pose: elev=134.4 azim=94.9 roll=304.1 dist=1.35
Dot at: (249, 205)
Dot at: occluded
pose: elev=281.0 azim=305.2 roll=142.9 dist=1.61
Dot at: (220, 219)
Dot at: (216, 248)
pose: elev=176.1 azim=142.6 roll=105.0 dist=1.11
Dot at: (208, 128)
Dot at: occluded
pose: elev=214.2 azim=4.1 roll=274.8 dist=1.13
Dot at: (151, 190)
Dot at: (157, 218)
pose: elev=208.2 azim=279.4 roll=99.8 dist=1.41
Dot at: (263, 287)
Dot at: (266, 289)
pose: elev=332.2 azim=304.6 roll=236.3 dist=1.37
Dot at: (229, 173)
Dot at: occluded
=======
▶ **TASK BRIEF**
Convert every line of the records above into a JSON list of strings, one string per line, omitting any blank lines.

▶ **REPLY TO THE EXERCISE**
[
  "pose: elev=134.4 azim=94.9 roll=304.1 dist=1.35",
  "Dot at: (249, 205)",
  "Dot at: occluded",
  "pose: elev=281.0 azim=305.2 roll=142.9 dist=1.61",
  "Dot at: (220, 219)",
  "Dot at: (216, 248)",
  "pose: elev=176.1 azim=142.6 roll=105.0 dist=1.11",
  "Dot at: (208, 128)",
  "Dot at: occluded",
  "pose: elev=214.2 azim=4.1 roll=274.8 dist=1.13",
  "Dot at: (151, 190)",
  "Dot at: (157, 218)",
  "pose: elev=208.2 azim=279.4 roll=99.8 dist=1.41",
  "Dot at: (263, 287)",
  "Dot at: (266, 289)",
  "pose: elev=332.2 azim=304.6 roll=236.3 dist=1.37",
  "Dot at: (229, 173)",
  "Dot at: occluded"
]